Brent is the benchmark for pricing two-thirds of the world's oil, but soon there won't be any Brent crude left in it.

Royal Dutch Shell's Brent oilfield, among the largest fields ever found in the UK North Sea, is set to be decommissioned in the near future, a company official said on Tuesday.

Brent had an important role in the oil market as the original source of crude for the Brent futures contract. But output is dwindling, and Brent now refers to a blend of North Sea oils.

The UK's North Sea used to be the ultimate technology frontier but is now a mature oil and gas province, said Ian Craig, executive vice president Shell E&P Africa, speaking at a Nigerian oil conference in Abuja.

Indeed Shell's Brent field, which is synonymous with the UK industry, is due to be decommissioned in the near future.
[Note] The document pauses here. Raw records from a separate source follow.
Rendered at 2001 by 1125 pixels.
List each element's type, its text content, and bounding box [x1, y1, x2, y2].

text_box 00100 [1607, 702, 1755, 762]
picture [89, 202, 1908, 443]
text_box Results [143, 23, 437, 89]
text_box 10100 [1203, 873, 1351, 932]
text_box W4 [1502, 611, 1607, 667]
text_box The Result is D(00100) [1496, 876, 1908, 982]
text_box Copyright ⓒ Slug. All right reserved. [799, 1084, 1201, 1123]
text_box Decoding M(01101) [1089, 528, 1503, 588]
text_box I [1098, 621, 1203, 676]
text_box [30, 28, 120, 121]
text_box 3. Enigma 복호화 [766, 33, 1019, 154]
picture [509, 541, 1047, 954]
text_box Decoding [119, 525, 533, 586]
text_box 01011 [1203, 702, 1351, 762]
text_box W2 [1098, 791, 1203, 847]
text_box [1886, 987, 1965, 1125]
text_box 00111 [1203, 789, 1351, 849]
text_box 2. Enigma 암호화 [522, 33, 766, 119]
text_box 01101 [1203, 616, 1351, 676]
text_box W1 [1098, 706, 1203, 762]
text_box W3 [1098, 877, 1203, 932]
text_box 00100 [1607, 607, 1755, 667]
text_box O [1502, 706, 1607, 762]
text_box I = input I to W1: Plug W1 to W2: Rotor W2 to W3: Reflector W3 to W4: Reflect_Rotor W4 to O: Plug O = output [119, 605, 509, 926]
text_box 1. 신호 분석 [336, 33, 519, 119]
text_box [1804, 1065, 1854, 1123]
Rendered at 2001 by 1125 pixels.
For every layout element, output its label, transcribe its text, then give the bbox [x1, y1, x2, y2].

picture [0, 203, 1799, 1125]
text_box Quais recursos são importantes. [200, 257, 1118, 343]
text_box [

Shell has been studying decommissioning options for the field. A company spokesman said Shell aimed to submit its decommissioning plan to the UK government's Department of Energy and Climate Change (DECC) later in 2012.

Brent is tapped by four platforms called Brent Bravo, Brent Delta, Brent Charlie and Brent Alpha. One of these, Delta, has already stopped production, although the decommissioning work will take a decade or more, the spokesman said.

Brent Delta ceased production at the end of 2011, the Shell spokesman said. Decommissioning is time-consuming and is likely to take over 10 years.

The Brent field lies 186 kilometres (116 miles) offshore northeast of Lerwick, Scotland, beneath water 140 metres (460 feet) deep. It was discovered in 1971 and began oil production in 1975.

After a 1.2 billion pound development project in the mid-1990s, it became mainly a natural gas field.

Oil output from Brent was just 7,600 barrels per day (bpd) in October, according to figures from industry newsletter Aberdeen Petroleum Report, a fraction of the more than 400,000 bpd output peak in 1984.

Oil from the Brent field formed the original basis of the Brent crude futures contract, which was launched in 1988 and is now one of the two main global benchmarks used to price oil trades around the world.

As Brent's supply has declined, oil from other fields has been added to the benchmark, which today is based on Forties, Oseberg and Ekofisk crudes as well as Brent, although it retains the Brent name.